#### What to do
Taking the listing below line by line, tally those that contain the string "used". Give the total alone.

#### Data to process
%%

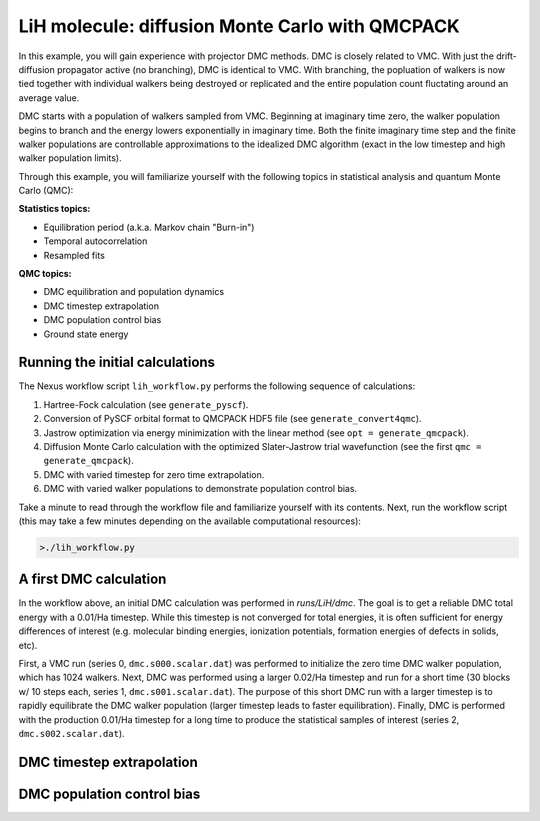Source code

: LiH molecule: diffusion Monte Carlo with QMCPACK
================================================

In this example, you will gain experience with projector DMC methods.
DMC is closely related to VMC.  With just the drift-diffusion 
propagator active (no branching), DMC is identical to VMC.  With 
branching, the popluation of walkers is now tied together with 
individual walkers being destroyed or replicated and the entire population 
count fluctating around an average value.  

DMC starts with a population of walkers sampled from VMC.  Beginning at 
imaginary time zero, the walker population begins to branch and the 
energy lowers exponentially in imaginary time.  Both the finite imaginary 
time step and the finite walker populations are controllable approximations 
to the idealized DMC algorithm (exact in the low timestep and high walker 
population limits).

Through this example, you will familiarize yourself with the following 
topics in statistical analysis and quantum Monte Carlo (QMC):

**Statistics topics:**

* Equilibration period (a.k.a. Markov chain "Burn-in")
* Temporal autocorrelation
* Resampled fits

**QMC topics:**

* DMC equilibration and population dynamics
* DMC timestep extrapolation
* DMC population control bias
* Ground state energy


Running the initial calculations
--------------------------------
The Nexus workflow script ``lih_workflow.py`` performs the following sequence 
of calculations:

1. Hartree-Fock calculation (see ``generate_pyscf``).
2. Conversion of PySCF orbital format to QMCPACK HDF5 file (see ``generate_convert4qmc``).
3. Jastrow optimization via energy minimization with the linear method (see ``opt = generate_qmcpack``).
4. Diffusion Monte Carlo calculation with the optimized Slater-Jastrow trial wavefunction (see the first ``qmc = generate_qmcpack``).
5. DMC with varied timestep for zero time extrapolation.
6. DMC with varied walker populations to demonstrate population control bias.

Take a minute to read through the workflow file and familiarize yourself 
with its contents.  Next, run the workflow script (this may take a few 
minutes depending on the available computational resources):

.. code-block:: bash

  >./lih_workflow.py



A first DMC calculation
-----------------------

In the workflow above, an initial DMC calculation was performed in `runs/LiH/dmc`.  The goal is to get a reliable DMC total energy with a 0.01/Ha timestep.  While this timestep is not converged for total energies, it is often sufficient for energy differences of interest (e.g. molecular binding energies, ionization potentials, formation energies of defects in solids, etc).  

First, a VMC run (series 0, ``dmc.s000.scalar.dat``) was performed to initialize the zero time DMC walker population, which has 1024 walkers. Next, DMC was performed using a larger 0.02/Ha timestep and run for a short time (30 blocks w/ 10 steps each, series 1, ``dmc.s001.scalar.dat``).  The purpose of this short DMC run with a larger timestep is to rapidly equilibrate the DMC walker population (larger timestep leads to faster equilibration).  Finally, DMC is performed with the production 0.01/Ha timestep for a long time to produce the statistical samples of interest (series 2, ``dmc.s002.scalar.dat``).
  


DMC timestep extrapolation
--------------------------


DMC population control bias
---------------------------





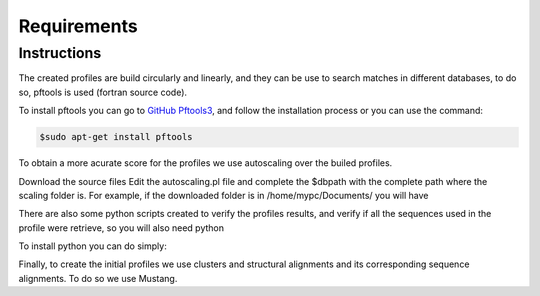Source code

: Requirements
============

.. _instructions:

Instructions
------------

The created profiles are build circularly and linearly, and they can be use to search matches in different databases, 
to do so, pftools is used (fortran source code).

To install pftools you can go to `GitHub Pftools3 <https://github.com/sib-swiss/pftools3/>`_, and follow the installation process or you can use the command:

.. code-block:: InstallPftools

    $sudo apt-get install pftools
    
    
To obtain a more acurate score for the profiles we use autoscaling over the builed profiles. 

Download the source files
Edit the autoscaling.pl file and complete the $dbpath with the complete path where the scaling folder is.
For example, if the downloaded folder is in /home/mypc/Documents/ you will have
   
.. code-block:: SetPath
   $dbpath="/home/mypc/Documents/scaling/";

There are also some python scripts created to verify the profiles results, and verify if all the sequences used in the profile were 
retrieve, so you will also need python

To install python you can do simply:

.. code-block:: InstallPython
    $ sudo apt-get install python
    
Finally, to create the initial profiles we use clusters and structural alignments and its corresponding sequence alignments. 
To do so we use Mustang.

.. code-block:: InstallMustang
    $ sudo apt-get install mustang
    

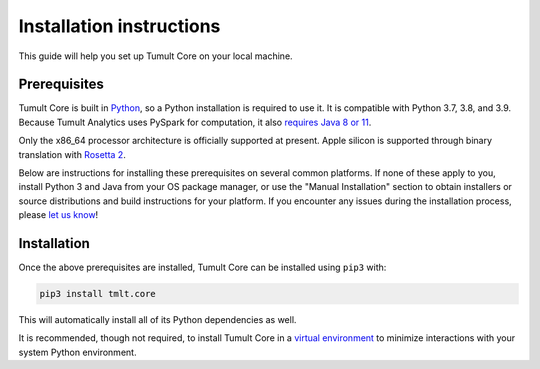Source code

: .. _Installation instructions:

Installation instructions
=========================

This guide will help you set up Tumult Core on your local machine.

Prerequisites
^^^^^^^^^^^^^

Tumult Core is built in `Python <https://www.python.org/>`__, so a Python installation is required to use it.
It is compatible with Python 3.7, 3.8, and 3.9.
Because Tumult Analytics uses PySpark for computation, it also `requires Java 8 or 11 <https://spark.apache.org/docs/3.0.0/index.html#downloading>`__.

Only the x86_64 processor architecture is officially supported at present.
Apple silicon is supported through binary translation with `Rosetta 2 <https://support.apple.com/en-us/HT211861>`__.

Below are instructions for installing these prerequisites on several common platforms.
If none of these apply to you, install Python 3 and Java from your OS package manager, or use the "Manual Installation" section to obtain installers or source distributions and build instructions for your platform.
If you encounter any issues during the installation process, please `let us know <https://gitlab.com/tumult-labs/core/-/issues>`__!

.. tabbed:: Linux (Debian-based)

    Python and ``pip``, Python's package manager, are likely already installed.
    If they are not, install them with:

    .. code-block:: bash

        apt install python3 python3-pip

    Java may already be installed as well.
    If it is not, install the Java Runtime Environment with:

    .. code-block:: bash

        apt install default-jre-headless


.. tabbed:: Linux (Red Hat-based)

    Python and ``pip``, Python's package manager, may already be installed.
    On some releases, Python 2 may be installed by default, but not Python 3.
    To install Python 3, run:

    .. code-block:: bash

        yum install python3 python3-pip

    To install Java, run:

    .. code-block:: bash

        yum install java-1.8.0-openjdk-headless

    Note that despite the package name, this will install Java 8.


.. tabbed:: macOS (Intel)

    The below instructions assume the use of `Homebrew <https://brew.sh/>`__ for managing packages.
    If you do not wish to use Homebrew for this, use the "Manual Installation" instructions instead.

    If you do not already have Homebrew, it can be installed with:

    .. code-block:: bash

        /bin/bash -c "$(curl -fsSL https://raw.githubusercontent.com/Homebrew/install/HEAD/install.sh)"

    Python may be installed with:

    .. code-block:: bash

        brew install python@3.7

    And Java may be installed with:

    .. code-block:: bash

        brew install openjdk@8

    You may need to explicitly add this OpenJDK installation to your ``PATH`` for it to be detected and usable by Spark.
    This can be done by, for example, adding ``export PATH="/usr/local/opt/openjdk/bin:$PATH"`` to ``.bashrc`` and then restarting your shell.


.. tabbed:: macOS (Apple silicon)

    Since Python 3.7 is not supported on the Apple silicon processor architecture, you will need to first install `Rosetta 2 <https://support.apple.com/en-us/HT211861>`__ and the x86_64 version of Homebrew.

    If you do not already have Rosetta 2, it can be installed with:

    .. code-block:: bash

        softwareupdate --install-rosetta

    The x86_64 version of Homebrew can be installed with:

    .. code-block:: bash

        arch -x86_64 /bin/bash -c "$(curl -fsSL https://raw.githubusercontent.com/Homebrew/install/master/install.sh)"

    Now, you can install Python 3.7 with:

    .. code-block:: bash

        arch -x86_64 /usr/local/bin/brew install python@3.7

    And Java may be installed with:

    .. code-block:: bash

        arch -x86_64 /usr/local/bin/brew install openjdk@8


.. tabbed:: Windows

    The only supported way to install Tumult Core on Windows is using the `Windows Subsystem for Linux (WSL) <https://docs.microsoft.com/en-us/windows/wsl/about>`__.
    Once you have installed your preferred Linux distribution with WSL, follow the corresponding Linux installation instructions to get Tumult Core set up.


Installation
^^^^^^^^^^^^

Once the above prerequisites are installed, Tumult Core can be installed using ``pip3`` with:

.. code-block:: bash

    pip3 install tmlt.core

This will automatically install all of its Python dependencies as well.

It is recommended, though not required, to install Tumult Core in a `virtual environment <https://packaging.python.org/en/latest/tutorials/installing-packages/#creating-virtual-environments>`__ to minimize interactions with your system Python environment.
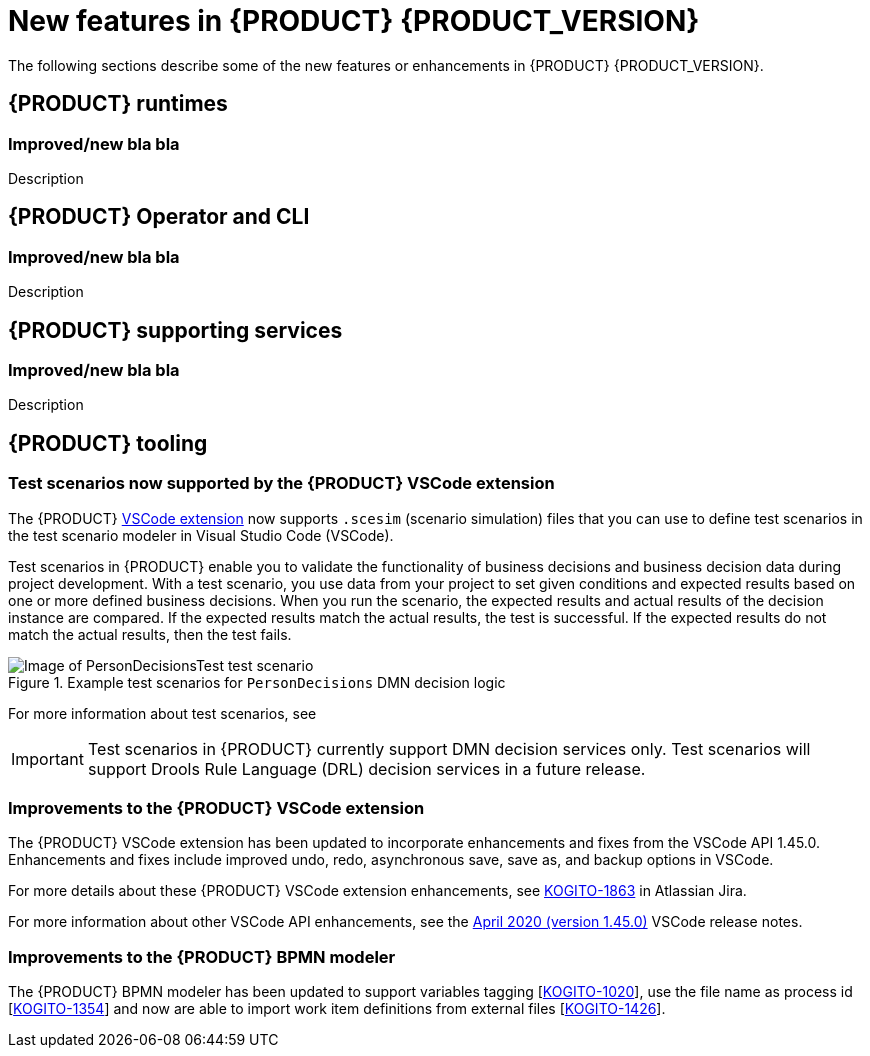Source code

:[id='ref-kogito-rn-new-features_{context}']
= New features in {PRODUCT} {PRODUCT_VERSION}

The following sections describe some of the new features or enhancements in {PRODUCT} {PRODUCT_VERSION}.

== {PRODUCT} runtimes

=== Improved/new bla bla

Description

== {PRODUCT} Operator and CLI

=== Improved/new bla bla

Description

== {PRODUCT} supporting services

=== Improved/new bla bla

Description

== {PRODUCT} tooling

=== Test scenarios now supported by the {PRODUCT} VSCode extension

The {PRODUCT} https://github.com/kiegroup/kogito-tooling/releases[VSCode extension] now supports `.scesim` (scenario simulation) files that you can use to define test scenarios in the test scenario modeler in Visual Studio Code (VSCode).

Test scenarios in {PRODUCT} enable you to validate the functionality of business decisions and business decision data during project development. With a test scenario, you use data from your project to set given conditions and expected results based on one or more defined business decisions. When you run the scenario, the expected results and actual results of the decision instance are compared. If the expected results match the actual results, the test is successful. If the expected results do not match the actual results, then the test fails.

.Example test scenarios for `PersonDecisions` DMN decision logic
image::kogito/creating-running/kogito-test-scenario-example-person.png[Image of PersonDecisionsTest test scenario]

For more information about test scenarios, see
ifdef::KOGITO[]
{URL_DECISION_SERVICES}#con-test-scenarios_test-scenarios[_{DECISION_SERVICES}_].
endif::[]
ifdef::KOGITO-COMM[]
xref:con-test-scenarios_test-scenarios[].
endif::[]

IMPORTANT: Test scenarios in {PRODUCT} currently support DMN decision services only. Test scenarios will support Drools Rule Language (DRL) decision services in a future release.

=== Improvements to the {PRODUCT} VSCode extension

The {PRODUCT} VSCode extension has been updated to incorporate enhancements and fixes from the VSCode API 1.45.0. Enhancements and fixes include improved undo, redo, asynchronous save, save as, and backup options in VSCode.

For more details about these {PRODUCT} VSCode extension enhancements, see https://issues.redhat.com/browse/KOGITO-1863[KOGITO-1863] in Atlassian Jira.

For more information about other VSCode API enhancements, see the https://code.visualstudio.com/updates/v1_45[April 2020 (version 1.45.0)] VSCode release notes.


=== Improvements to the {PRODUCT} BPMN modeler

The {PRODUCT} BPMN modeler has been updated to support variables tagging [https://issues.redhat.com/browse/KOGITO-1020[KOGITO-1020]], use the file name as process id [https://issues.redhat.com/browse/KOGITO-1354[KOGITO-1354]] and now are able to import work item definitions from external files [https://issues.redhat.com/browse/KOGITO-1426[KOGITO-1426]].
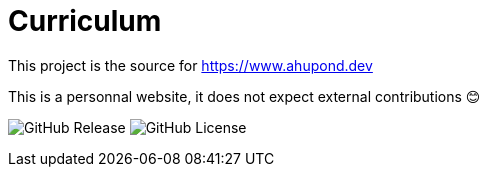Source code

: = Curriculum

This project is the source for https://www.ahupond.dev

This is a personnal website, it does not expect external contributions 😊

image:https://img.shields.io/github/v/release/arwynfr/stack-curriculum?sort=semver&style=for-the-badge[GitHub Release] image:https://img.shields.io/github/license/arwynfr/stack-curriculum?style=for-the-badge[GitHub License]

%%

#### Solution to this exercise
2